§ REQUIREMENT
Please give the data again in full, exactly as provided.

** DATA SUPPLIED follows **

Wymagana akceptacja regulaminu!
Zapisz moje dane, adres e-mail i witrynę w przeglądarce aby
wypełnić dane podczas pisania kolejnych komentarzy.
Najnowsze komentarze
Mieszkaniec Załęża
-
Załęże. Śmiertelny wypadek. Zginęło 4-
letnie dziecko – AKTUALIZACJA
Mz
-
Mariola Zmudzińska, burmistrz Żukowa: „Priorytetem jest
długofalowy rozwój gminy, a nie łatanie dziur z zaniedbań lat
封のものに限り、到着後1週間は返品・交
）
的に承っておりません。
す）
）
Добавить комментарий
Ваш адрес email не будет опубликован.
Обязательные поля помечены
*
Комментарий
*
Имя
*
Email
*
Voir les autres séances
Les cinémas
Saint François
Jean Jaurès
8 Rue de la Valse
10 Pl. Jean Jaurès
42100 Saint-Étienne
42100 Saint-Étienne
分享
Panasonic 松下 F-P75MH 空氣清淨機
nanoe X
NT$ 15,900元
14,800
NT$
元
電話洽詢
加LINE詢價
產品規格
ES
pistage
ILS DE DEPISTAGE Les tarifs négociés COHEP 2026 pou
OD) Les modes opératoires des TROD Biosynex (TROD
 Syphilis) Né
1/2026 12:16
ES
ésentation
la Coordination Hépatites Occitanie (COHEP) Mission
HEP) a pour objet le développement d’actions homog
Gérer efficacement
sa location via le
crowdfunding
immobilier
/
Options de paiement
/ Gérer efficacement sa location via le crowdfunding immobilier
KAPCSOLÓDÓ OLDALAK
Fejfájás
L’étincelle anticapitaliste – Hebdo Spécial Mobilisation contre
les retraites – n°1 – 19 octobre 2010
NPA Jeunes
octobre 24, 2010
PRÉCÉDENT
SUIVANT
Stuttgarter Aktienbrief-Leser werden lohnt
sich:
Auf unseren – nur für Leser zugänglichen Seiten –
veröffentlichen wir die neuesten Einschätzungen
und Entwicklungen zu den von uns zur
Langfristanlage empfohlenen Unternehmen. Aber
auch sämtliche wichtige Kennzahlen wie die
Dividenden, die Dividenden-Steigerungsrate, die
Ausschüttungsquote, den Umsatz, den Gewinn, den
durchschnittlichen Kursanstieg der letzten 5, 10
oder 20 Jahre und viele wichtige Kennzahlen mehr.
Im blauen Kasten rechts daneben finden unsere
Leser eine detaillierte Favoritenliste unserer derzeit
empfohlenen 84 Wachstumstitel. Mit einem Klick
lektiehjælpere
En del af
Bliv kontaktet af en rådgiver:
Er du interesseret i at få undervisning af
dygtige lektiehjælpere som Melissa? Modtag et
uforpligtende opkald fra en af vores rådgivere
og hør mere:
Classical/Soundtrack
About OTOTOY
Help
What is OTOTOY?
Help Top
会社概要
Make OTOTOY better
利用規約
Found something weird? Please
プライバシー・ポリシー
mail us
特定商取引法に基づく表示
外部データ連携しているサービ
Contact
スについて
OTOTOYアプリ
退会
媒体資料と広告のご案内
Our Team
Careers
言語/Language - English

** End of DATA SUPPLIED **

§ TASK OUTPUT
Wymagana akceptacja regulaminu!
Zapisz moje dane, adres e-mail i witrynę w przeglądarce aby
wypełnić dane podczas pisania kolejnych komentarzy.
Najnowsze komentarze
Mieszkaniec Załęża
-
Załęże. Śmiertelny wypadek. Zginęło 4-
letnie dziecko – AKTUALIZACJA
Mz
-
Mariola Zmudzińska, burmistrz Żukowa: „Priorytetem jest
długofalowy rozwój gminy, a nie łatanie dziur z zaniedbań lat
封のものに限り、到着後1週間は返品・交
）
的に承っておりません。
す）
）
Добавить комментарий
Ваш адрес email не будет опубликован.
Обязательные поля помечены
*
Комментарий
*
Имя
*
Email
*
Voir les autres séances
Les cinémas
Saint François
Jean Jaurès
8 Rue de la Valse
10 Pl. Jean Jaurès
42100 Saint-Étienne
42100 Saint-Étienne
分享
Panasonic 松下 F-P75MH 空氣清淨機
nanoe X
NT$ 15,900元
14,800
NT$
元
電話洽詢
加LINE詢價
產品規格
ES
pistage
ILS DE DEPISTAGE Les tarifs négociés COHEP 2026 pou
OD) Les modes opératoires des TROD Biosynex (TROD
 Syphilis) Né
1/2026 12:16
ES
ésentation
la Coordination Hépatites Occitanie (COHEP) Mission
HEP) a pour objet le développement d’actions homog
Gérer efficacement
sa location via le
crowdfunding
immobilier
/
Options de paiement
/ Gérer efficacement sa location via le crowdfunding immobilier
KAPCSOLÓDÓ OLDALAK
Fejfájás
L’étincelle anticapitaliste – Hebdo Spécial Mobilisation contre
les retraites – n°1 – 19 octobre 2010
NPA Jeunes
octobre 24, 2010
PRÉCÉDENT
SUIVANT
Stuttgarter Aktienbrief-Leser werden lohnt
sich:
Auf unseren – nur für Leser zugänglichen Seiten –
veröffentlichen wir die neuesten Einschätzungen
und Entwicklungen zu den von uns zur
Langfristanlage empfohlenen Unternehmen. Aber
auch sämtliche wichtige Kennzahlen wie die
Dividenden, die Dividenden-Steigerungsrate, die
Ausschüttungsquote, den Umsatz, den Gewinn, den
durchschnittlichen Kursanstieg der letzten 5, 10
oder 20 Jahre und viele wichtige Kennzahlen mehr.
Im blauen Kasten rechts daneben finden unsere
Leser eine detaillierte Favoritenliste unserer derzeit
empfohlenen 84 Wachstumstitel. Mit einem Klick
lektiehjælpere
En del af
Bliv kontaktet af en rådgiver:
Er du interesseret i at få undervisning af
dygtige lektiehjælpere som Melissa? Modtag et
uforpligtende opkald fra en af vores rådgivere
og hør mere:
Classical/Soundtrack
About OTOTOY
Help
What is OTOTOY?
Help Top
会社概要
Make OTOTOY better
利用規約
Found something weird? Please
プライバシー・ポリシー
mail us
特定商取引法に基づく表示
外部データ連携しているサービ
Contact
スについて
OTOTOYアプリ
退会
媒体資料と広告のご案内
Our Team
Careers
言語/Language - English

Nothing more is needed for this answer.